Les chefs d'État et de gouvernement européens se sont mis d'accord pour entamer une procédure de réforme du Traité de Lisbonne. Des modifications jugées d'office assez limitées pour éviter de nouvelles ratifications démocratiques.
Malgré les réticences des jours précédents, les leaders européens réunis à Bruxelles, ont accepté les grandes lignes du plan franco-allemand proposant de mettre en place de nouveaux mécanismes de gouvernance économique de l'Union européenne, renforçant la discipline de la zone euro.
Lifting institutionnel
Pour y arriver, les 27 ont eu besoin d'une longue soirée de discussions et débats. Selon les conclusions des deux jours de réunion au sommet, la mise en place du plan franco-allemand passera par une réforme du Traité de Lisbonne.
L'élaboration de ce lifting institutionnel a été confiée au Président du Conseil européen, Herman van Rompuy avec mission de travailler de concert avec la Commission. Il rendra ses conclusions lors de la rencontre de fin de Présidence belge, prévue les 16 et 17 décembre.
D'ici là, deux axes de réforme doivent être explorées:
- Premièrement, permettre de pérenniser le mécanisme de sauvetage de la zone euro mis en place en mai dernier pour venir en aide à la Grèce et initialement prévu pour trois ans. En le rendant permanent, les États espèrent démontrer aux marchés financiers la force de leur union monétaire et éviter de nouveaux emballements comme au printemps dernier autour de la dette grecque. Pour y arriver, "les difficultés économiques" vont être rajoutées au Traité de Lisbonne comme raison pouvant autoriser l'intervention des États membres pour aider l'un d'eux.
Détail important: l'article rendant non obligatoire une intervention de l'UE en cas de faillite d'un de ses membres ne sera pas modifié. L'objectif est d'éviter de signer des chèques en blanc aux gouvernements qui refusent d'assainir leurs finances et de laisser planer la possibilité d'une banqueroute.
Faire plaisir à l'Allemagne
- Deuxième axe de travail, beaucoup plus délicat, est celui du retrait du droit de vote aux États ne se conformant pas au Pacte de Stabilité et de Croissance (PSC). La France et l'Allemagne ont plaidé en faveur de cette mesure, ce qui a été – selon les mots du Premier ministre luxembourgeois Jean-Claude Juncker – combattue de façon virulente par leurs partenaires.
Pour ne pas mécontenter la Chancelière allemande, Angela Merkel, le Conseil planchera sur cette problématique, mais il y a très peu de chance pour qu'elle aboutisse. Encore une fois, Jean-Claude Juncker a été clair, laissant planer peu de doute sur les chances de réussite.
Tour de passe-passe
Ces révisions du Traité de Lisbonne seront possibles via l'article 48 des textes en vigueur autorisant une procédure dite "simplifiée" de révision des Traités, permise si cela reste "limité". L'autre avantage de cette procédure est sa rapidité, puisque le Conseil a presque tout pouvoir. Le Parlement n'est que "consulté" n'ayant donc pas la possibilité de s'y opposer.
De plus, l'officialisation dans les textes du Fonds de sauvetage européen ne transfère aucune nouvelle compétence à l'Union européenne.
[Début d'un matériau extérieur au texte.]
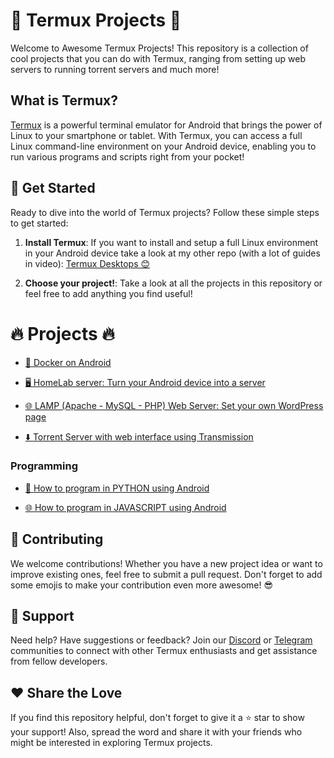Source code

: # 📱 Termux Projects 🚀

Welcome to Awesome Termux Projects! This repository is a collection of cool projects that you can do with Termux, ranging from setting up web servers to running torrent servers and much more!

## What is Termux?

[Termux](https://termux.dev/en/) is a powerful terminal emulator for Android that brings the power of Linux to your smartphone or tablet. With Termux, you can access a full Linux command-line environment on your Android device, enabling you to run various programs and scripts right from your pocket!

## 🎉 Get Started 

Ready to dive into the world of Termux projects? Follow these simple steps to get started:

1. **Install Termux**: If you want to install and setup a full Linux environment in your Android device take a look at my other repo (with a lot of guides in video): [Termux Desktops 😊](https://github.com/LinuxDroidMaster/Termux-Desktops)

2. **Choose your project!**: Take a look at all the projects in this repository or feel free to add anything you find useful!

# 🔥 Projects 🔥

- [🐋 Docker on Android](./projects/docker_android.md)

- [🖥️ HomeLab server: Turn your Android device into a server](./projects/homelab_server.md)

- [🌐 LAMP (Apache - MySQL - PHP) Web Server: Set your own WordPress page](./projects/lamp_server_wordpress.md)

- [⬇️ Torrent Server with web interface using Transmission](./projects/torrent_server.md)

### Programming

- [🐍 How to program in PYTHON using Android](https://youtu.be/gD3ZS69z2os?si=dxGFOoHkvEG_a4jk)

- [🌐 How to program in JAVASCRIPT using Android](https://youtu.be/hpCsKbkm9QM?si=k_zpf_NdcXXTehY4)


## 🤝 Contributing 
We welcome contributions! Whether you have a new project idea or want to improve existing ones, feel free to submit a pull request. Don't forget to add some emojis to make your contribution even more awesome! 😎

## 💬 Support 
Need help? Have suggestions or feedback? Join our [Discord](discord.gg/ddvpK997Qu) or [Telegram](https://t.me/+yE-asc3LzXY0ZGY0) communities to connect with other Termux enthusiasts and get assistance from fellow developers.

## ❤️ Share the Love 
If you find this repository helpful, don't forget to give it a ⭐️ star to show your support! Also, spread the word and share it with your friends who might be interested in exploring Termux projects.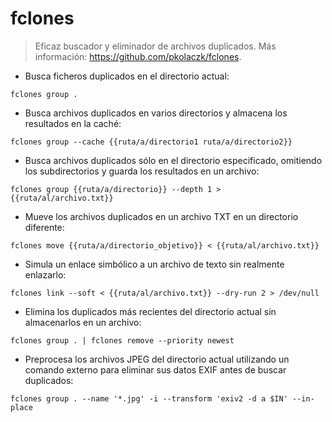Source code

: # fclones

> Eficaz buscador y eliminador de archivos duplicados.
> Más información: <https://github.com/pkolaczk/fclones>.

- Busca ficheros duplicados en el directorio actual:

`fclones group .`

- Busca archivos duplicados en varios directorios y almacena los resultados en la caché:

`fclones group --cache {{ruta/a/directorio1 ruta/a/directorio2}}`

- Busca archivos duplicados sólo en el directorio especificado, omitiendo los subdirectorios y guarda los resultados en un archivo:

`fclones group {{ruta/a/directorio}} --depth 1 > {{ruta/al/archivo.txt}}`

- Mueve los archivos duplicados en un archivo TXT en un directorio diferente:

`fclones move {{ruta/a/directorio_objetivo}} < {{ruta/al/archivo.txt}}`

- Simula un enlace simbólico a un archivo de texto sin realmente enlazarlo:

`fclones link --soft < {{ruta/al/archivo.txt}} --dry-run 2 > /dev/null`

- Elimina los duplicados más recientes del directorio actual sin almacenarlos en un archivo:

`fclones group . | fclones remove --priority newest`

- Preprocesa los archivos JPEG del directorio actual utilizando un comando externo para eliminar sus datos EXIF antes de buscar duplicados:

`fclones group . --name '*.jpg' -i --transform 'exiv2 -d a $IN' --in-place`
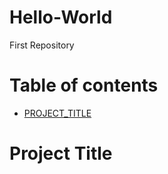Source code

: # Hello-World
First Repository

  

# Table of contents
- [PROJECT_TITLE ](#Project_Title)  


# Project Title
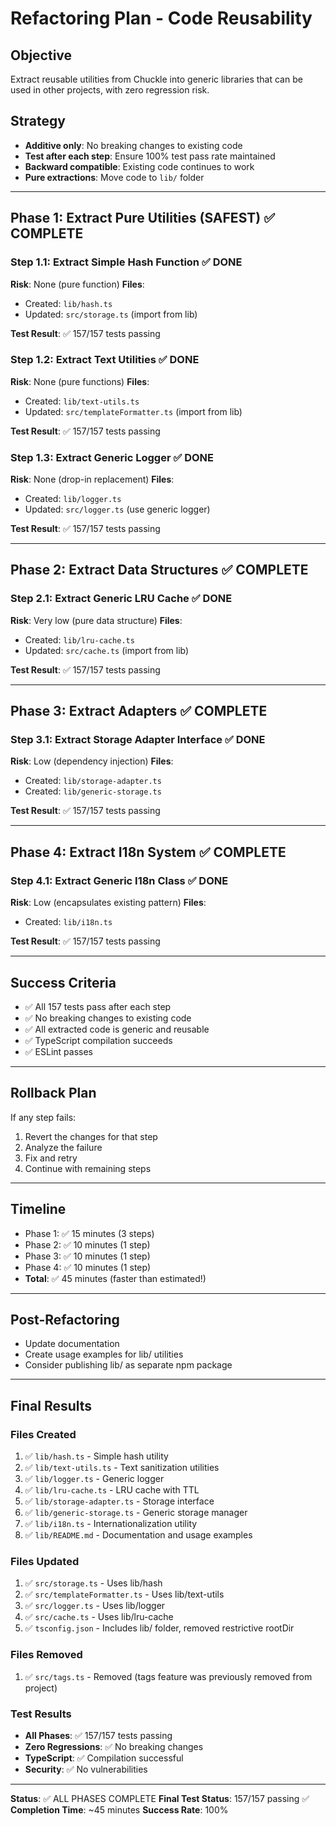 # Refactoring Plan - Code Reusability

## Objective
Extract reusable utilities from Chuckle into generic libraries that can be used in other projects, with zero regression risk.

## Strategy
- **Additive only**: No breaking changes to existing code
- **Test after each step**: Ensure 100% test pass rate maintained
- **Backward compatible**: Existing code continues to work
- **Pure extractions**: Move code to `lib/` folder

---

## Phase 1: Extract Pure Utilities (SAFEST) ✅ COMPLETE

### Step 1.1: Extract Simple Hash Function ✅ DONE
**Risk**: None (pure function)
**Files**:
- Created: `lib/hash.ts`
- Updated: `src/storage.ts` (import from lib)

**Test Result**: ✅ 157/157 tests passing

### Step 1.2: Extract Text Utilities ✅ DONE
**Risk**: None (pure functions)
**Files**:
- Created: `lib/text-utils.ts`
- Updated: `src/templateFormatter.ts` (import from lib)

**Test Result**: ✅ 157/157 tests passing

### Step 1.3: Extract Generic Logger ✅ DONE
**Risk**: None (drop-in replacement)
**Files**:
- Created: `lib/logger.ts`
- Updated: `src/logger.ts` (use generic logger)

**Test Result**: ✅ 157/157 tests passing

---

## Phase 2: Extract Data Structures ✅ COMPLETE

### Step 2.1: Extract Generic LRU Cache ✅ DONE
**Risk**: Very low (pure data structure)
**Files**:
- Created: `lib/lru-cache.ts`
- Updated: `src/cache.ts` (import from lib)

**Test Result**: ✅ 157/157 tests passing

---

## Phase 3: Extract Adapters ✅ COMPLETE

### Step 3.1: Extract Storage Adapter Interface ✅ DONE
**Risk**: Low (dependency injection)
**Files**:
- Created: `lib/storage-adapter.ts`
- Created: `lib/generic-storage.ts`

**Test Result**: ✅ 157/157 tests passing

---

## Phase 4: Extract I18n System ✅ COMPLETE

### Step 4.1: Extract Generic I18n Class ✅ DONE
**Risk**: Low (encapsulates existing pattern)
**Files**:
- Created: `lib/i18n.ts`

**Test Result**: ✅ 157/157 tests passing

---

## Success Criteria
- ✅ All 157 tests pass after each step
- ✅ No breaking changes to existing code
- ✅ All extracted code is generic and reusable
- ✅ TypeScript compilation succeeds
- ✅ ESLint passes

---

## Rollback Plan
If any step fails:
1. Revert the changes for that step
2. Analyze the failure
3. Fix and retry
4. Continue with remaining steps

---

## Timeline
- Phase 1: ✅ 15 minutes (3 steps)
- Phase 2: ✅ 10 minutes (1 step)
- Phase 3: ✅ 10 minutes (1 step)
- Phase 4: ✅ 10 minutes (1 step)
- **Total**: ✅ 45 minutes (faster than estimated!)

---

## Post-Refactoring
- Update documentation
- Create usage examples for lib/ utilities
- Consider publishing lib/ as separate npm package

---

## Final Results

### Files Created
1. ✅ `lib/hash.ts` - Simple hash utility
2. ✅ `lib/text-utils.ts` - Text sanitization utilities
3. ✅ `lib/logger.ts` - Generic logger
4. ✅ `lib/lru-cache.ts` - LRU cache with TTL
5. ✅ `lib/storage-adapter.ts` - Storage interface
6. ✅ `lib/generic-storage.ts` - Generic storage manager
7. ✅ `lib/i18n.ts` - Internationalization utility
8. ✅ `lib/README.md` - Documentation and usage examples

### Files Updated
1. ✅ `src/storage.ts` - Uses lib/hash
2. ✅ `src/templateFormatter.ts` - Uses lib/text-utils
3. ✅ `src/logger.ts` - Uses lib/logger
4. ✅ `src/cache.ts` - Uses lib/lru-cache
5. ✅ `tsconfig.json` - Includes lib/ folder, removed restrictive rootDir

### Files Removed
1. ✅ `src/tags.ts` - Removed (tags feature was previously removed from project)

### Test Results
- **All Phases**: ✅ 157/157 tests passing
- **Zero Regressions**: ✅ No breaking changes
- **TypeScript**: ✅ Compilation successful
- **Security**: ✅ No vulnerabilities

---

**Status**: ✅ ALL PHASES COMPLETE
**Final Test Status**: 157/157 passing ✅
**Completion Time**: ~45 minutes
**Success Rate**: 100%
Ainsi, même les Irlandais n'auront pas l'obligation d'organiser de référendum pour la ratification de la nouvelle version du Traité de Lisbonne. Un tel scénario était redouté par l'ensemble des chefs d'État conscients, l'expérience aidant, des risques encourus lors de ce type de tour de passe-passe.
Crainte partagée par la Commissaire européenne à la Justice, Viviane Reding qui avait exprimé son inquiétude, deux jours avant la tenue du Conseil, fustigeant l'attitude "irresponsable" de la France et de l'Allemagne, considérant que le texte actuel contenait bien assez de mécanismes pour venir en aide à un État en détresse.
10 ans de cafouillages institutionnels
Mais la mise en garde de la Commissaire européenne n'ont, semble-t-il, pas convaincu les leaders européens, qui via cette réforme, reconnaissent le caractère déjà obsolète du Traité de Lisbonne. Alors que lors de sa laborieuse ratification, ils louaient tous sa modernité et ses avancées qui devaient permettre à l'UE de mieux avancer, ils sont aujourd'hui à demander sa modification, moins d'un an après sa mise en application.
Mais après tout, le Traité de Lisbonne n'est qu'à quelques virgules près, un dérivé de la Constitution européenne, rédigée au début des années 2000. Il n'est pas possible de rattraper 10 ans de cafouillages institutionnels comme cela.
Et la manière dont les modifications sont apportées, en utilisant une procédure sujette à caution et en prenant soin de laisser les citoyens à l'écart, ne risque pas de les réconcilier avec l'Union européenne.